More contentious is that this is the fate that awaits C. Bob was at pains to point out that he isn't gunning for C and gave us a recap of his programming career from punchcards on the PDP-8 through to his first usage of C in the late 1970's. The presentation style was fun, though there was a little controversy.
The first nail in C's coffin was C++. It gave us strong typing, modularity and the wonders of templates, but importantly it still gave developers the chance to see the metal. If you worked hard enough, you could still reason about what was going on in the underlying machine. You can still see the metal, though it's a little fuzzy.
Next Java showed us that we don't need to see the raw metal, we can have an idealised machine running on a machine. You don't need to see the raw metal at all, have a look at the JVM instead! Looking back, it does seem that the world had gone bonkers at this point. Instead of running on a machine, we'll run on a software simulation of a machine, running on a machine. Eh?
Now the final nail (and a familiar theme for the conference) the multi core revolution. Now we need radically new views of the hardware to take full advantage of it.
I agreed with most of the keynote. C is never going to fully go away, but it's going to be needed by a smaller and smaller percentage of people. The presentation style was fun, but a little intense when you are nursing a hangover!
Next I went to Kevlin Henney's talk on "Functional Programming you already know". There's been a lot of hype generally about functional programming, but we've been practicing these concepts for years anyway (I think you could replace functional programming with any of the patterns and practises that have been hyped and still be on safe ground e.g. dependency injection).
There were some examples of first class functions from the C language e.g.

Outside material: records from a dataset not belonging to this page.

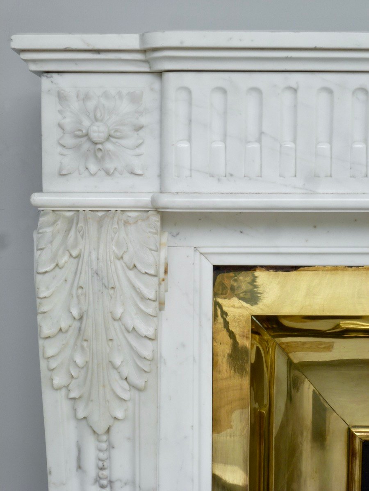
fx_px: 867
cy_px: 246
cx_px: 184
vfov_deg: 31.7
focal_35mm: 61
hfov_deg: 24.0
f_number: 4.5
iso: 100
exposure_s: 1/80
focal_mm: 10.9
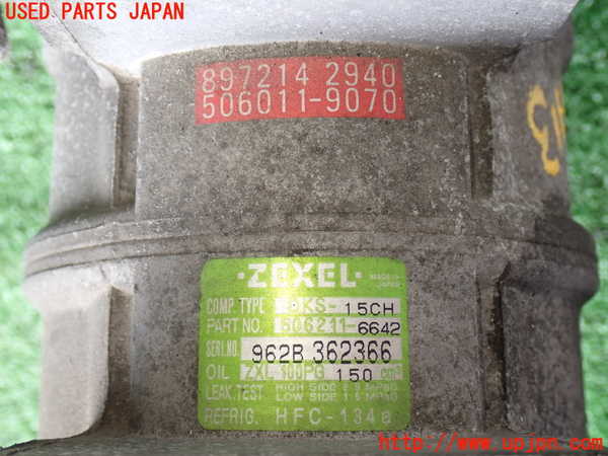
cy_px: 228
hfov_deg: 42.9
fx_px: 773
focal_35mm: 44
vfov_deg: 32.9
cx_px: 304
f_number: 2.9
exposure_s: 1/80
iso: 200
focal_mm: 7.84
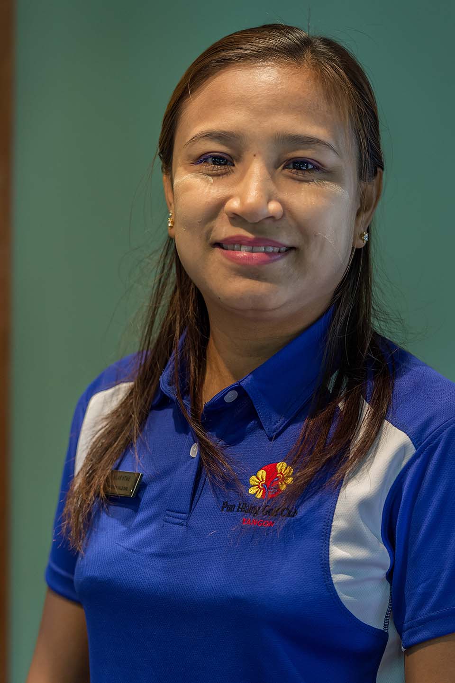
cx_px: 228
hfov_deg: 8.3
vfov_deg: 12.5
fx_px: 3131
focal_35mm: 165
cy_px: 342
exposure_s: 1/40
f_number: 5
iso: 2000
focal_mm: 165
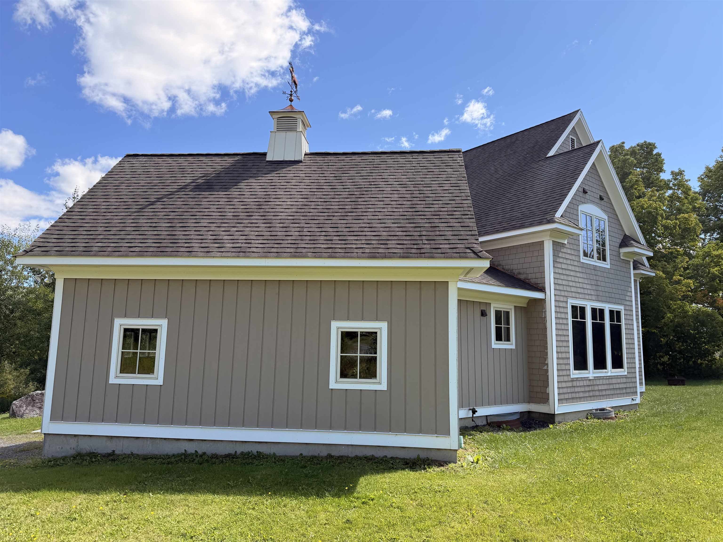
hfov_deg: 71.6
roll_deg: -0.9
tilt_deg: +7.7
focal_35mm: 24
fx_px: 501
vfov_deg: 56.8
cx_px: 362
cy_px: 271
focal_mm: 6.76
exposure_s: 1/3021
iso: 100
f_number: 1.78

qsort, function composition (UNIX pipes) and declarative (SQL). There were also some great sound bites too:
code generation - do the wrong thing faster!
lock is the anti-fast pattern
There was lots of historical content too. It's always suprisinging to read notes from the 1970's and hear that it still sounds fresh and new today. For example Alan Kay's explanation of what object orientation really means.
After this I went to a C++ talk about generic libraries by Andrew Sutton. Firstly I found that he has the perfect job, researching how to make the perfect data structure and algorithms library. Unfortunately he has to use C++! The Origin libraries are the playground for this experimentation.
I learnt a lot of new things about C++ concepts. A concept is the both the syntactic meaning of a type (e.g. the operands) and the semantic (the behaviour of those operations). I was very interested in the axiom part of concepts which provides a series of relationships that any I implementation of the concept must obey. For example, you can specify that the equality concept should be transitive, reflexive and symmetric. I will be interested to see how verifiability evolves in C++ as it certainly doesn't seem like a natural extension for a language as wart-ridden as C++.
Then as a C# / Java / Haskell programmer, it was clear that my next session should be the C++ 11 pub quiz. This was a well run session about just how complicated C++ is. Even with compiler writers, language specification contributors and so on, no one managed to understand all the code. Compiler bugs were found and changes in behaviour over different versions were also observed. C++ might still be close to the metal, but I don't think there is a person on earth with the necessary mental acuity to see through the complexity!